US 12,405,770 B2
	Matrix transpose and multiply
Menachem Adelman, Modi'in (IL); Robert Valentine, Kiryat Tivon (IL); Barukh Ziv, Haifa (IL); Amit Gradstein, Binyamina (IL); Simon Rubanovich, Haifa (IL); Zeev Sperber, Zichron Yackov (IL); Mark J. Charney, Lexington, MA (US); Christopher J. Hughes, Santa Clara, CA (US); Alexander F. Heinecke, San Jose, CA (US); Evangelos Georganas, San Jose, CA (US); and Binh Pham, Burlingame, CA (US)
Assigned to Intel Corporation, Santa Clara, CA (US)
Filed by Intel Corporation, Santa Clara, CA (US)
Filed on Mar. 15, 2024, as Appl. No. 18/607,024.
Application 18/607,024 is a continuation of application No. 16/914,318, filed on Jun. 27, 2020, granted, now 11,972,230.
Prior Publication US 2024/0329938 A1, Oct. 3, 2024
This patent is subject to a terminal disclaimer.
Int. Cl. G06F 7/78 (2006.01); G06F 9/30 (2018.01); G06F 17/16 (2006.01)

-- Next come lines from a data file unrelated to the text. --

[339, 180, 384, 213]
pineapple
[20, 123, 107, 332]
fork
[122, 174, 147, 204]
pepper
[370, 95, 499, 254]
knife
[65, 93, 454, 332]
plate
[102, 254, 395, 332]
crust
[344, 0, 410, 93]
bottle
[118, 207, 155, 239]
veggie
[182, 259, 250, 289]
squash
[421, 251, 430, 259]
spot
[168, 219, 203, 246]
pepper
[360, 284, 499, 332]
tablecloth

CPC G06F 7/78 (2013.01) [G06F 9/3001 (2013.01); G06F 9/30036 (2013.01); G06F 9/30038 (2023.08); G06F 9/3016 (2013.01); G06F 17/16 (2013.01)]

20 Claims

1. A processor, comprising:

a plurality of registers to store a plurality of packed data elements including a first plurality of packed data elements of a first source matrix tile and a second plurality of packed data elements of a second source matrix tile, the first and second source matrix tiles comprising respective portions of a first source matrix and a second source matrix, and wherein each packed data element of the plurality of packed data elements has an element width;

a decoder to decode one or more instructions, at least one instruction of the one or more instructions including an opcode field configured to specify an opcode, a first source operand configured to indicate the first plurality of packed data elements, a second source operand configured to indicate the second plurality of packed data elements, and a destination operand configured to indicate a result matrix tile;

execution circuitry, in response to the one or more instructions, to transpose the first source matrix tile in accordance with a granularity equal to the element width to generate a first transposed source matrix tile comprising the first plurality of packed data elements and to multiply the first transposed source matrix tile and the second source matrix tile, the execution circuitry comprising:

a plurality of multipliers to multiply data elements of the first transposed source matrix tile and corresponding data elements of the second source matrix tile to produce a corresponding plurality of products; and

one or more accumulators to add groups of the products to generate corresponding result data elements in the result matrix tile.